Done right this can be a really good service- malware that takes advantage of
cutting edge exploits (combined with computers that get updated slowly if at
all) can be hard to block if it isn't being cut off at it's source, and a
company proactively protecting their customers can be a very good thing.
However, to do that right requires a few important steps-

1\. Notifying the customer of what is happening. This is a huge fail since
they give their customers no notice of what company is actually doing it.

2\. Instructions to report false positives. They're not even saying who they
are, so there's clearly no easy way to report false positives.

3\. A commitment to only blocking active exploits. They shouldn't be censors,
they should only be blocking things that can actually cause damage. The fact
that they're blocking political and financial sites due to social engineering
is clearly problematic.

4\. Finally, they should add a way to get around the block. This is
unfortunately a difficult thing to do with DNS based blocking and I'd be
willing to cut them some slack on this if they could make up for it by rigid
standards of damage and a fast false positive response.

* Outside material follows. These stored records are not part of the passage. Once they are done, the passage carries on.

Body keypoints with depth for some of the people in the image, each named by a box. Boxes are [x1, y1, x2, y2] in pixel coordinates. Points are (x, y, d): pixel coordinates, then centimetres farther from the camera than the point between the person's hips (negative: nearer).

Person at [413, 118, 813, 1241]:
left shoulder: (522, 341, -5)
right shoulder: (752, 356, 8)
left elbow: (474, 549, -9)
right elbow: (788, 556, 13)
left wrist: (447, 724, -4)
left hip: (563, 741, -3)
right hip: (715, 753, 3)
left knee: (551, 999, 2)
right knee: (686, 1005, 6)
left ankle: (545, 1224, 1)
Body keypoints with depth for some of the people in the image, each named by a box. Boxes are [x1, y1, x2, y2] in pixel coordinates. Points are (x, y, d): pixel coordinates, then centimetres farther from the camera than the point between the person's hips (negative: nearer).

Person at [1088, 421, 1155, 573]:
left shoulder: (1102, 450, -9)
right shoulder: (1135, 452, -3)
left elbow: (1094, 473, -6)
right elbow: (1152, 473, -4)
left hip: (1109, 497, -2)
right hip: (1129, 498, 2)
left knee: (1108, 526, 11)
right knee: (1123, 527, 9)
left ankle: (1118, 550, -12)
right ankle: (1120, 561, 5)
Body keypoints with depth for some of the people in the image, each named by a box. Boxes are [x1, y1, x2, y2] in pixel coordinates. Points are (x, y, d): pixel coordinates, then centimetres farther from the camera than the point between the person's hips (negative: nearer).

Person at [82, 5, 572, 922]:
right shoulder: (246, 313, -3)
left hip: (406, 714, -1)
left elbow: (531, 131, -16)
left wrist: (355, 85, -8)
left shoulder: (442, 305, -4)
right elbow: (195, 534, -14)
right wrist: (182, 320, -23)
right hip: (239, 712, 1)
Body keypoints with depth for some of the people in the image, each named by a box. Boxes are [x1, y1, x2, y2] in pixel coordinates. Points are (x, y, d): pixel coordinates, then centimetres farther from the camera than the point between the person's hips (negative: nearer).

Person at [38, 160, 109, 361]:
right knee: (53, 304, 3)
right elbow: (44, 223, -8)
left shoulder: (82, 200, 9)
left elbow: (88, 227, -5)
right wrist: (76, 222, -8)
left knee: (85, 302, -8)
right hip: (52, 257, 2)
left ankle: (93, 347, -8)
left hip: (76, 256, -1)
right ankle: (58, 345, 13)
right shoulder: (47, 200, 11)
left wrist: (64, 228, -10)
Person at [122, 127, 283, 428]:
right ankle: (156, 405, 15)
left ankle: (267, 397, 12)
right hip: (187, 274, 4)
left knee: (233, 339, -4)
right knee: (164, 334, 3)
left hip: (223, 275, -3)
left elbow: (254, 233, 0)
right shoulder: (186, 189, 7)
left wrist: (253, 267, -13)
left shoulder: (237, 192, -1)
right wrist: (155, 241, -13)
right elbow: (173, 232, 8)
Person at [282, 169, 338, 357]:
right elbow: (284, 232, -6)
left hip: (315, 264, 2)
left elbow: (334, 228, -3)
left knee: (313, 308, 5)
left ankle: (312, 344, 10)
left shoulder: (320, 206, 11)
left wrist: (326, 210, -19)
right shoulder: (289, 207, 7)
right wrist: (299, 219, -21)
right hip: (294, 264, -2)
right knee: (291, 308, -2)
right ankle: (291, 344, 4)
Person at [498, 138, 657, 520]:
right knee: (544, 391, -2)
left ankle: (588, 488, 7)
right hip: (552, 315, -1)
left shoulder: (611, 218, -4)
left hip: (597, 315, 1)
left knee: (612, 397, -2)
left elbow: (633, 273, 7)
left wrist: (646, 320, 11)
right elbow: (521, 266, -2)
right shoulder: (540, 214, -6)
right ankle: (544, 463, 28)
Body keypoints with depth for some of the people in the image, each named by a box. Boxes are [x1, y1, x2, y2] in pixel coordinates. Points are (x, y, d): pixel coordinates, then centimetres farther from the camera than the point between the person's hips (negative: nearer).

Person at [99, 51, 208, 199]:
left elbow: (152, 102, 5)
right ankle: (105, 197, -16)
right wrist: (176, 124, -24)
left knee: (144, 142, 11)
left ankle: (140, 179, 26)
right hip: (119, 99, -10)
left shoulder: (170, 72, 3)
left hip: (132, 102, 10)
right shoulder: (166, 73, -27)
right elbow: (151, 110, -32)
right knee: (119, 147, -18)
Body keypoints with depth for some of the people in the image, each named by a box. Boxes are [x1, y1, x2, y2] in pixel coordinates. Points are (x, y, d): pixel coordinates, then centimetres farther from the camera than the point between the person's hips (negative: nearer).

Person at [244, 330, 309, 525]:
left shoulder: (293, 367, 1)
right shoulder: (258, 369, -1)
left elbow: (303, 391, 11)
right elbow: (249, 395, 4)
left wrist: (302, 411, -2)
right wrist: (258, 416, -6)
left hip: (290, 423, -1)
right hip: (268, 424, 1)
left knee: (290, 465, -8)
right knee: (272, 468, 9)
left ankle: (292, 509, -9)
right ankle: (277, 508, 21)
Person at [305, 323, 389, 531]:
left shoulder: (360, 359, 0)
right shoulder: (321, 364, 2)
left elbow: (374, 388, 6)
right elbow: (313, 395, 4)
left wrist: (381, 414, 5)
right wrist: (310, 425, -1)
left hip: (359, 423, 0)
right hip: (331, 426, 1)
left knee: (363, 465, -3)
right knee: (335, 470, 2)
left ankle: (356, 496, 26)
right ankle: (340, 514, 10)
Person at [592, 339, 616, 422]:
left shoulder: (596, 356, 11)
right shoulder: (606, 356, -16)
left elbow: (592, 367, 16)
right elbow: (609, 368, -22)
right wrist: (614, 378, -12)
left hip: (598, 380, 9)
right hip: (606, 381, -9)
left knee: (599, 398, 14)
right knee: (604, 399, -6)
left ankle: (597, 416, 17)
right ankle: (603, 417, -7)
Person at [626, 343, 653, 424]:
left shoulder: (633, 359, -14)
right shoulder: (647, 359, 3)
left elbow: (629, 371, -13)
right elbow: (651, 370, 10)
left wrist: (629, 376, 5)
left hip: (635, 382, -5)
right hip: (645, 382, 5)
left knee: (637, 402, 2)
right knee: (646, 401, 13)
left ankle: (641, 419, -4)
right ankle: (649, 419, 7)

When my team managed the blocklist that mbam uses we had to deal with this
kind of stuff, but overall it worked really well and as time went on more
features were added to the product to make sure customers had control. This
type of service can be done right, but when it's not I feel it can do far more
harm than good as people abandon security because of the perceived
inconvenience that's really just a shitty product.

------
charonn0
I've been a Sonic subscriber for a few years now and I'm configured to use the
affected DNS servers, but I've never encountered a block and I don't really
see the problem (aside from not branding the block page.)

------
phusion
Hrmm this is depressing, I was a Sonic customer back in '97 when they first
opened, along with the public Internet.

They always win 5 stars from the EFF for privacy, is this really as bad as it
seems?

------
warthcorp
In my opinion, 1&1 Internet should be on the Black list.